Task description:
Repeat the data exactly, please; no pictures belong in the copy.

Extracted page text data:
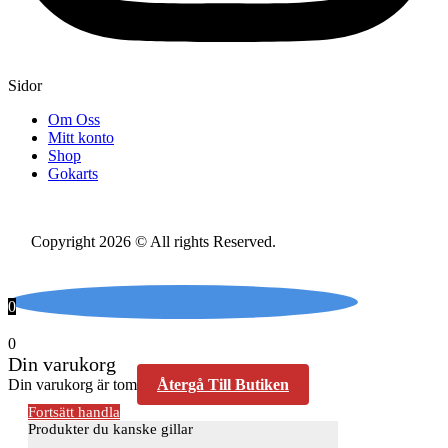
Sidor
Om Oss
Mitt konto
Shop
Gokarts
Copyright 2026 © All rights Reserved.
Hemsida Webbdesign
Interwebsite Webbyrå
0
0
Din varukorg
Din varukorg är tom
Återgå Till Butiken
Fortsätt handla
Produkter du kanske gillar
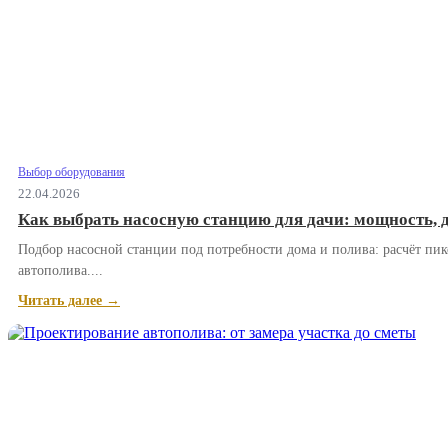
Выбор оборудования
22.04.2026
Как выбрать насосную станцию для дачи: мощность, 
Подбор насосной станции под потребности дома и полива: расчёт пико
автополива....
Читать далее →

Response to this task:
Sidor
Om Oss
Mitt konto
Shop
Gokarts
Copyright 2026 © All rights Reserved.
Hemsida Webbdesign
Interwebsite Webbyrå
0
0
Din varukorg
Din varukorg är tom
Återgå Till Butiken
Fortsätt handla
Produkter du kanske gillar
Выбор оборудования
22.04.2026
Как выбрать насосную станцию для дачи: мощность, 
Подбор насосной станции под потребности дома и полива: расчёт пико
автополива....
Читать далее →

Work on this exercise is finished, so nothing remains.